Delegation tokens are a secret key shared with the NameNode, that can be used to impersonate a user to get a job executed. While these tokens can be renewed, new tokens can only be obtained by clients authenticating to the NameNode using Kerberos credentials. By default, delegation tokens are only valid for a day. However, since jobs can last longer than a day, each token specifies a NodeManager as a renewer which is allowed to renew the delegation token once a day, until the job completes, or for a maximum period of 7 days. When the job is complete, the NodeManager requests the NameNode to cancel the delegation token.

Token Format

The NameNode uses a random masterKey to generate delegation tokens. All active tokens are stored in memory with their expiry date (maxDate). Delegation tokens can either expire when the current time exceeds the expiry date, or, they can be canceled by the owner of the token. Expired or canceled tokens are then deleted from memory. The sequenceNumber serves as a unique ID for the tokens. The following section describes how the Delegation Token is used for authentication.
TokenID = {ownerID, renewerID, issueDate, maxDate, sequenceNumber}
TokenAuthenticator = HMAC-SHA1(masterKey, TokenID) 
Delegation Token = {TokenID, TokenAuthenticator}

Authentication Process

To begin the authentication process, the client first sends the TokenID to the NameNode. The NameNode uses this TokenID and the masterKey to once again generate the corresponding TokenAuthenticator, and consequently, the Delegation Token. If the NameNode finds that the token already exists in memory, and that the current time is less than the expiry date (maxDate) of the token, then the token is considered valid. If valid, the client and the NameNode will then authenticate each other by using the TokenAuthenticator that they possess as the secret key, and MD5 as the protocol. Since the client and NameNode do not actually exchange TokenAuthenticators during the process, even if authentication fails, the tokens are not compromised.

Token Renewal

Delegation tokens must be renewed periodically by the designated renewer (renewerID). For example, if a NodeManager is the designated renewer, the NodeManager will first authenticate itself to the NameNode. It will then send the token to be authenticated to the NameNode. The NameNode verifies the following information before renewing the token:
  • The NodeManager requesting renewal is the same as the one identified in the token by renewerID.
  • The TokenAuthenticator generated by the NameNode using the TokenID and the masterKey matches the one previously stored by the NameNode.
  • The current time must be less than the time specified by maxDate.

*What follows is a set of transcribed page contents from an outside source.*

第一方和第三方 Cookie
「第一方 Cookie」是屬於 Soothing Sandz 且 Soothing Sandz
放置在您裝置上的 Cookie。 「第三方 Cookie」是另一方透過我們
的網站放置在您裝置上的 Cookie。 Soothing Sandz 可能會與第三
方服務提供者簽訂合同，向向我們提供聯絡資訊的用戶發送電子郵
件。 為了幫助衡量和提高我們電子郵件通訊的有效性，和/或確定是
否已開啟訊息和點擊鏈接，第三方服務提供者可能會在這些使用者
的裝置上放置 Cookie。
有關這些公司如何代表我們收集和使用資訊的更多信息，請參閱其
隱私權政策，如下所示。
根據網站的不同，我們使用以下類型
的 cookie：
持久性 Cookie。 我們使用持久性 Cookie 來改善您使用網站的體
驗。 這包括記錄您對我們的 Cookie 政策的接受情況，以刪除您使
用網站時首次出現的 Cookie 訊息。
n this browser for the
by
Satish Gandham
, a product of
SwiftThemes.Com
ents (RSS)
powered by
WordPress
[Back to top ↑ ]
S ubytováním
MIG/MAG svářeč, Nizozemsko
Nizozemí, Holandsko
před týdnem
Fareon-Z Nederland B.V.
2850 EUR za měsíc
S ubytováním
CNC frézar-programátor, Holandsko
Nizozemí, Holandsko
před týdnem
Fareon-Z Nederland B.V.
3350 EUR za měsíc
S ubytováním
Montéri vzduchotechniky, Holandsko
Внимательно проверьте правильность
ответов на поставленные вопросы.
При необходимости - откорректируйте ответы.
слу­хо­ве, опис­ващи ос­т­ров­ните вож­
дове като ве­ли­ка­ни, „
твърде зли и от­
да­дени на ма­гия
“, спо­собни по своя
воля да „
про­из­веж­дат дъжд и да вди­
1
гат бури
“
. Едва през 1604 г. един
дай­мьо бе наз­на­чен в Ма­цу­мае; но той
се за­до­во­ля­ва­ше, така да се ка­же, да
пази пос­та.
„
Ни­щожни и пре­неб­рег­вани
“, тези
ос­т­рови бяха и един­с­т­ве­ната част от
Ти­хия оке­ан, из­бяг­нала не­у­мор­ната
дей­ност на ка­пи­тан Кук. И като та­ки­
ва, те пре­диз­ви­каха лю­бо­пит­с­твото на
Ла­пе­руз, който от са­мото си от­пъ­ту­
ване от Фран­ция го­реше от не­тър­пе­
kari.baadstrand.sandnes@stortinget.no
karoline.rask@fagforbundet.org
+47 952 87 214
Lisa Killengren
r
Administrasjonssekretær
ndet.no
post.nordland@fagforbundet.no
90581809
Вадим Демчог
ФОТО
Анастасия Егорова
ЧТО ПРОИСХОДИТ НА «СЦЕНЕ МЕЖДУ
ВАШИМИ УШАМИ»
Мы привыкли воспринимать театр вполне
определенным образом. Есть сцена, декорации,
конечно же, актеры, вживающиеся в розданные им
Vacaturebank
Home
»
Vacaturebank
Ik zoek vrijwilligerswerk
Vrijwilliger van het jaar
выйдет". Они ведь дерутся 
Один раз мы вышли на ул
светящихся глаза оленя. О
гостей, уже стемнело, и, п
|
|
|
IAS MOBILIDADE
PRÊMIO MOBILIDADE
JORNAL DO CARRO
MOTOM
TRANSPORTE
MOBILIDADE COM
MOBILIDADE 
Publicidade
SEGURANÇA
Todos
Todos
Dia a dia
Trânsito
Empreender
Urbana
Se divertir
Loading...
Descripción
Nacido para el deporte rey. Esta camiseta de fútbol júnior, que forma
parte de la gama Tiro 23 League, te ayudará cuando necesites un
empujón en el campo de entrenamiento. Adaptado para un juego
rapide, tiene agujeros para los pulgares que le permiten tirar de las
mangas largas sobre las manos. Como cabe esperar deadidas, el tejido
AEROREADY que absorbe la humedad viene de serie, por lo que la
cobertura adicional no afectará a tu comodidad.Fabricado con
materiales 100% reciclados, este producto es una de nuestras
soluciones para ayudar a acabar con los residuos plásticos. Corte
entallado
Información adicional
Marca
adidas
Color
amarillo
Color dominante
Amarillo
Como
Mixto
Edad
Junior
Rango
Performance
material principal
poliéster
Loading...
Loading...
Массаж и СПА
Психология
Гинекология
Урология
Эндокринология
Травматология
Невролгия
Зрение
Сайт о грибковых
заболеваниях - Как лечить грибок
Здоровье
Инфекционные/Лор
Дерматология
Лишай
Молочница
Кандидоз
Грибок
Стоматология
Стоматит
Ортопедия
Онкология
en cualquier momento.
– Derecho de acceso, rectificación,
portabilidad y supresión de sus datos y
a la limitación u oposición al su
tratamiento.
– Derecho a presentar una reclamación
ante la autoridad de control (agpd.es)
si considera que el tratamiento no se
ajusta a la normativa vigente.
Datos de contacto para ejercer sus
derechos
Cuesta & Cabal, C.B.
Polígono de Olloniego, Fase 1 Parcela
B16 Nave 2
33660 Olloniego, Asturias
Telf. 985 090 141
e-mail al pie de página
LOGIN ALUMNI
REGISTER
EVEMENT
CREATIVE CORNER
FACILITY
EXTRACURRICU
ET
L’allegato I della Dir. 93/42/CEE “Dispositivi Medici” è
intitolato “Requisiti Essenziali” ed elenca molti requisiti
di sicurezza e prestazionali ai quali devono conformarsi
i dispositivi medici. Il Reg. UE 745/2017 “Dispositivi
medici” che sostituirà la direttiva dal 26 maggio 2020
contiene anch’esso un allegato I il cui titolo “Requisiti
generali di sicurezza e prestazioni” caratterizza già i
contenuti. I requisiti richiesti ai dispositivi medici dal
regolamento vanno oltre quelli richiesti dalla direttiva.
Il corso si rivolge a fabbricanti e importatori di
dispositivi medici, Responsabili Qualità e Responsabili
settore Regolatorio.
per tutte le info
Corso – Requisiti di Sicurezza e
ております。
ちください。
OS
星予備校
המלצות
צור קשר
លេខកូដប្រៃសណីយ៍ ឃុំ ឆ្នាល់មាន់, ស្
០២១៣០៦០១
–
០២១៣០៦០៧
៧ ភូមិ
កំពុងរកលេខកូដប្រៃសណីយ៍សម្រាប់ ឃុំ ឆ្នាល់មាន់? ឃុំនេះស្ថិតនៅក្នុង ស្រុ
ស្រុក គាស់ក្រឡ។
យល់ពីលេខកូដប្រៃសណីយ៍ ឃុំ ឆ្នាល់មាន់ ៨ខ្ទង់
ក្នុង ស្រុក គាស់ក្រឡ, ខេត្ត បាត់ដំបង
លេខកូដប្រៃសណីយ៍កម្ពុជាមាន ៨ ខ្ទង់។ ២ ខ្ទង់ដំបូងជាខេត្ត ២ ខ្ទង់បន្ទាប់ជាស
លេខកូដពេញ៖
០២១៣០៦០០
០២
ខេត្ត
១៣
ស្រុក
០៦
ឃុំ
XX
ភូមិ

If the token renewal request is successful, the NameNode sets the new expiry date to min(current time+renew period, maxDate). If the NameNode was restarted at any time, it will have lost all previous tokens from memory. In this case, the token will be saved to memory once again, this time with a new expiry date. Hence, designated renewers must renew all tokens with the NameNode after a restart, and before relaunching any failed tasks.

A designated renewer can also revive an expired or canceled token as long as the current time does not exceed maxDate. The NameNode cannot tell the difference between a token that was canceled, or has expired, and one that was erased from memory due to a restart, since only the masterKey persists in memory. The masterKey must be updated regularly.